St. Martin erstrahlt langsam im alten Glanz

Marktoberdorf | af | 'Es ist ein Jahrhundertwerk, das wir machen', urteilt Kirchenpfleger Josef Hönle über die Restaurierung der Marktoberdorfer Stadtpfarrkirche St. Martin. Doch die Mühen, darin ist er mit Handwerkern und Denkmalpflegern einig, lohnen. Denn je intensiver sie sich mit dem Gotteshaus beschäftigen, um so mehr bestärkt dies ihre Auffassung: 'Es ist ein zum Teil verkanntes Bauwerk.'

Die Fassade ist vollendet, das Wahrzeichen der Stadt strahlt seinen Besuchern schon von weit her entgegen. Doch auch ins Innere der Rokokokirche kehrt der Glanz früherer Tage zurück. Allein beim Anblick der Empore ist Hönle überwältigt. Auch Blumendarstellungen, auf Rupfen gemalt und mit kleinen Nägeln an die hölzerne Balustrade geheftet, waren in dieser Schönheit früher nicht zu erkennen.

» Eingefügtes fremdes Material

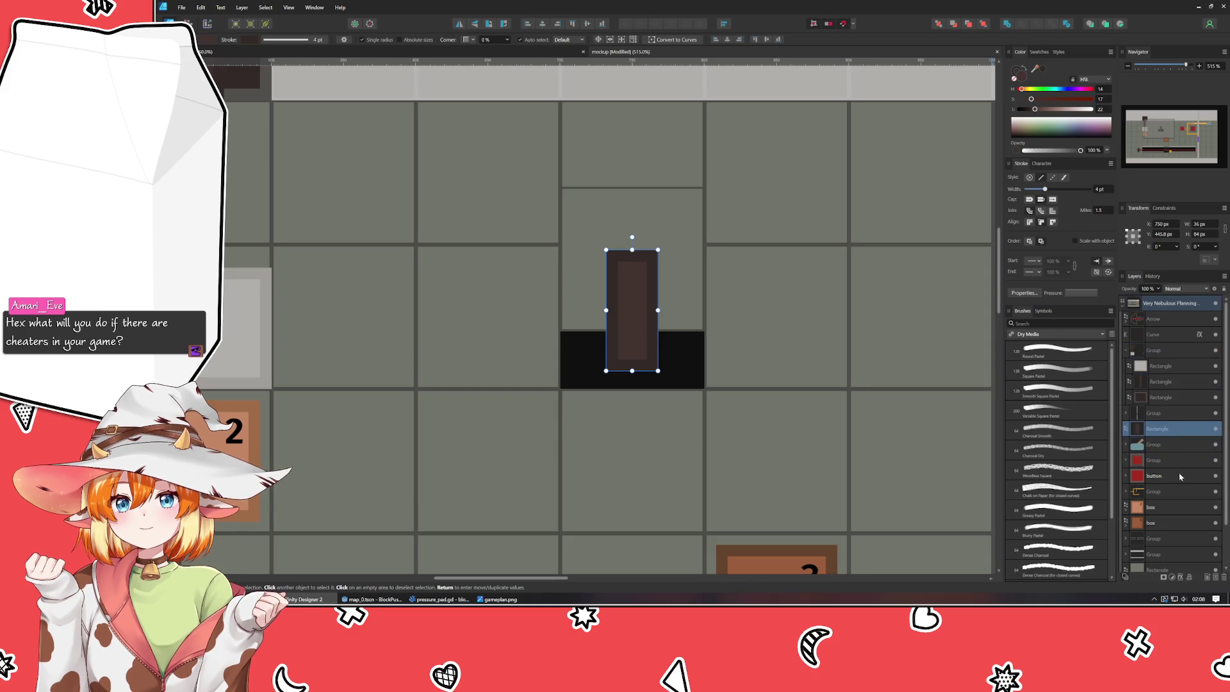
scroll(1150, 478, down, 1)
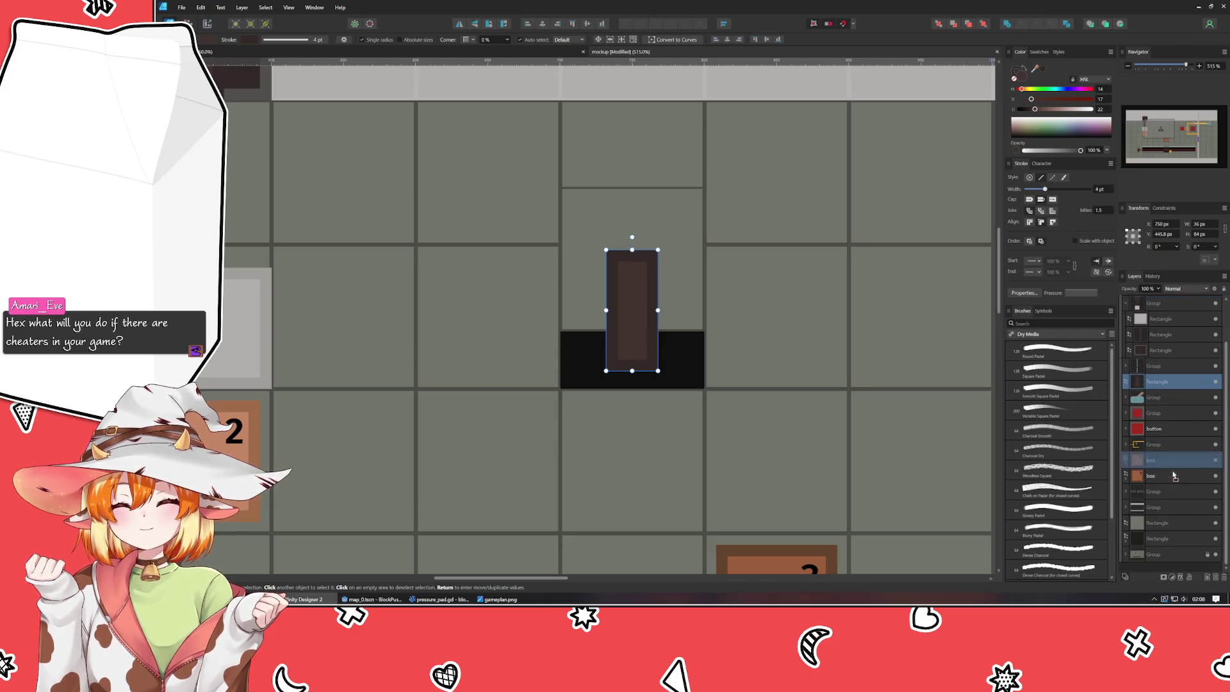
drag(1166, 532, 1166, 530)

Ein Stück Geschichtsfälschung

Nicht minder staunt er über das prächtige Gewölbe, unter dem Restaurator Gerhard Diem am Werk ist. Es gebe kaum eine Aposteldarstellung, die nicht von einem Gemälde in eine Plastik übergeht. So lässt sich die Spitze des Speers, den der heilige Thomas trägt, im wahrsten Sinne begreifen. Ebenso ist er von der Darstellung selbst angetan: 'Die Künstler hatten sich sehr mit der Bibel beschäftigt.' Gleichwohl sie auch Geschichtsfälschung begingen. Um die Örtlichkeit der Schlacht des Kaisers Konstantin an der Milvischen Brücke für jedermann auf den ersten Blick erkennbar zu machen, wurde kurzerhand der Petersdom in seiner heutigen Form eingefügt - obwohl der erst rund 1200 Jahre später entstand.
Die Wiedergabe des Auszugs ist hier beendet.